Migrating from module: CommonJS to NodeNext
Step-by-step on a real codebase.
# 1. flip the compiler options
git diff tsconfig.json
Output:
- "module": "CommonJS",
- "moduleResolution": "Node",
+ "module": "NodeNext",
+ "moduleResolution": "NodeNext",
+ "verbatimModuleSyntax": true,
# 2. add "type": "module" to package.json
node -e 'const p=require("./package.json"); p.type="module"; require("fs").writeFileSync("package.json", JSON.stringify(p, null, 2))'
Output: (none — exits 0 on success)
# 3. let tsc enumerate the broken imports
tsc --noEmit 2>&1 | grep "TS2307" | head
Output:
src/app.ts:1:25 - error TS2307: Cannot find module './lib' or its corresponding type declarations.
src/lib.ts:3:30 - error TS2307: Cannot find module './util' or its corresponding type declarations.
src/util.ts:1:1 - error TS2307: Cannot find module './shared' or its corresponding type declarations.
# 4. autofix .js extensions with ESLint
npx eslint --fix --rule 'import/extensions: ["error", "always"]' src
Output:
3 problems (3 errors, 0 warnings)
3 errors and 0 warnings potentially fixable with the `--fix` option.
# 5. rerun the compiler
tsc --noEmit && echo "clean"
Output:
clean
A monorepo with project references
Two packages and an app. Each sub-package is composite: true; the root config references them.
repo/
├── tsconfig.json ← references both packages
├── package.json
├── packages/
│ ├── ui/
│ │ ├── tsconfig.json ← composite: true
│ │ └── src/index.ts
│ └── shared/
│ ├── tsconfig.json ← composite: true
│ └── src/index.ts
└── apps/
└── web/
├── tsconfig.json ← references ../packages/ui, ../packages/shared
└── src/main.ts
// packages/shared/tsconfig.json
{
"extends": "../../tsconfig.base.json",
"compilerOptions": {
"composite": true,
"outDir": "dist",
"rootDir": "src"

### Exercises
**a.** In the migration guide, which error code does step 3 filter the compiler output for?
**b.** Copy everything in the migration guide from "# 4. autofix" down to "config references them.", keeping every word the same.

### Input data

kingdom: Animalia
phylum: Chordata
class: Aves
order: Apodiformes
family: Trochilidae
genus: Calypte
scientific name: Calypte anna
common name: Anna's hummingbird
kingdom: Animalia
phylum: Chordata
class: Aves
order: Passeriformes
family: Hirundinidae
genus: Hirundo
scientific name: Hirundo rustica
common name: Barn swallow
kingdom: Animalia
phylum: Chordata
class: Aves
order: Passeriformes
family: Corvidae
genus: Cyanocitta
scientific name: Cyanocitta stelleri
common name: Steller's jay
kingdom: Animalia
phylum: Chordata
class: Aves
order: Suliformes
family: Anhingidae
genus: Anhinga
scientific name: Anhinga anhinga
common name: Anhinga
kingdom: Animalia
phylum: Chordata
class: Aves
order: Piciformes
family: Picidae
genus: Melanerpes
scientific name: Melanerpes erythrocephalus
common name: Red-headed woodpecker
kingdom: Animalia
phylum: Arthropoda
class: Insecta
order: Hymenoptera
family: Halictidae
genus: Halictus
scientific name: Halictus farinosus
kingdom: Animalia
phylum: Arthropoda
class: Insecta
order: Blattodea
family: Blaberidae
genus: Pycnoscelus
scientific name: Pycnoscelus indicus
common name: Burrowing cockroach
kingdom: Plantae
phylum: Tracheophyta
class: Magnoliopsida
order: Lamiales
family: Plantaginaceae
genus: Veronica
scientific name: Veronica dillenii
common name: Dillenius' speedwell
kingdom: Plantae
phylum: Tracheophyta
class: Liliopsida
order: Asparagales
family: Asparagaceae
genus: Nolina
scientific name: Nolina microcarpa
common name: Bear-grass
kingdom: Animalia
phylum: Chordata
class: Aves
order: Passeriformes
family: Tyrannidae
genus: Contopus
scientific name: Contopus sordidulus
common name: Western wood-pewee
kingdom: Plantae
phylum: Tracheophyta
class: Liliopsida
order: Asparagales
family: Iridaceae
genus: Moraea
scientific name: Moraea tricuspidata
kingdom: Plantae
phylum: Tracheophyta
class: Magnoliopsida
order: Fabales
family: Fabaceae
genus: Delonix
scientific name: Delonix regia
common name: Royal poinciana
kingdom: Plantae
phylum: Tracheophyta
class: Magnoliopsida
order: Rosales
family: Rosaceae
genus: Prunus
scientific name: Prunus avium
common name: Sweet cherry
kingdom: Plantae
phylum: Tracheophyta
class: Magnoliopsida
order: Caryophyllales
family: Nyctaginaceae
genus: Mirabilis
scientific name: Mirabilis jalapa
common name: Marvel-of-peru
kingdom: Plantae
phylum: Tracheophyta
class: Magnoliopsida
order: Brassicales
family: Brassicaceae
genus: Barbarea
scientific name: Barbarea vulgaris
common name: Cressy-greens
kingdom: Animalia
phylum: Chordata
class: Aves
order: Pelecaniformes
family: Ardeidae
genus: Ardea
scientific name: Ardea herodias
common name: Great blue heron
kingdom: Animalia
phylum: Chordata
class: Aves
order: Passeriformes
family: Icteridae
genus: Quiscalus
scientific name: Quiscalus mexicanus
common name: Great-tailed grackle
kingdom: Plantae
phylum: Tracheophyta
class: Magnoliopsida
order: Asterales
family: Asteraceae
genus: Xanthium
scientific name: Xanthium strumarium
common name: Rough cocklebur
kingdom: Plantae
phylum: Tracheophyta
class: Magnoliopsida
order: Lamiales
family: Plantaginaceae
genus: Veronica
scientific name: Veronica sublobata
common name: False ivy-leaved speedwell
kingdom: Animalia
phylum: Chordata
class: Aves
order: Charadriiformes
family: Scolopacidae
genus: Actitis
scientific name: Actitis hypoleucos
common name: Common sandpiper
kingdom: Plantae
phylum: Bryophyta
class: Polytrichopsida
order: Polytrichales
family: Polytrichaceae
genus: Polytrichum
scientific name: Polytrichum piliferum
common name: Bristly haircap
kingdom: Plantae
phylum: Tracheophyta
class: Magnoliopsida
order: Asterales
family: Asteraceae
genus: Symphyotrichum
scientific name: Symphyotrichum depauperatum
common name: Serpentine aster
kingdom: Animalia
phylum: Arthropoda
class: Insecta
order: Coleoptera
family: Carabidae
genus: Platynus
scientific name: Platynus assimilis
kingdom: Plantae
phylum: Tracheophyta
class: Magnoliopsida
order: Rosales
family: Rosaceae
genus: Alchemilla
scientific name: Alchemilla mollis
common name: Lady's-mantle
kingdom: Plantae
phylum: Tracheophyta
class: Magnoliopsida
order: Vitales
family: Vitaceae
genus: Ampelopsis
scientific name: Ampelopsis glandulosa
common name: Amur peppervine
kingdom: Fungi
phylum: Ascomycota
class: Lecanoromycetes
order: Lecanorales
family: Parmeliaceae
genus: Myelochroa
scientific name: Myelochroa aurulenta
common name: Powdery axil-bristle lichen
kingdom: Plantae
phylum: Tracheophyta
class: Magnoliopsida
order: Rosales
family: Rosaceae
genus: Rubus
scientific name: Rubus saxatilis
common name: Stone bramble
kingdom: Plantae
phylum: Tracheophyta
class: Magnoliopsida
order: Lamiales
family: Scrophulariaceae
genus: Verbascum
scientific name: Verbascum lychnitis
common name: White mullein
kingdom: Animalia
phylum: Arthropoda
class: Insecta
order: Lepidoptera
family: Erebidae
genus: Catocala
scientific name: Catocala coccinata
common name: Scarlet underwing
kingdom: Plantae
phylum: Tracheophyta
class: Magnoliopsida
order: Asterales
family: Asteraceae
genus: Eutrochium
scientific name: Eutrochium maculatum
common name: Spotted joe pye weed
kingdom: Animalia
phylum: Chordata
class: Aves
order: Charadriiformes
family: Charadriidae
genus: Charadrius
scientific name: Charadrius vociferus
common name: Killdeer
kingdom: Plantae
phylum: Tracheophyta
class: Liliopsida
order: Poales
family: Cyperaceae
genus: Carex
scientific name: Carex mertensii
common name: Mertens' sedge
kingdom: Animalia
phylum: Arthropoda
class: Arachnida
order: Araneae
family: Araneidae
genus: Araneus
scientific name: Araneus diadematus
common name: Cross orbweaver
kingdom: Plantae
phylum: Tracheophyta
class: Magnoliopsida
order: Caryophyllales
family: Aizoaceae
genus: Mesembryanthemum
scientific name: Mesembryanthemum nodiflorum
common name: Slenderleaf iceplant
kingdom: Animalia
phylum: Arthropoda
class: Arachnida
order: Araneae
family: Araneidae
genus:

### Solutions to each task
**a.** TS2307

**b.**
# 4. autofix .js extensions with ESLint
npx eslint --fix --rule 'import/extensions: ["error", "always"]' src
Output:
3 problems (3 errors, 0 warnings)
3 errors and 0 warnings potentially fixable with the `--fix` option.
# 5. rerun the compiler
tsc --noEmit && echo "clean"
Output:
clean
A monorepo with project references
Two packages and an app. Each sub-package is composite: true; the root config references them.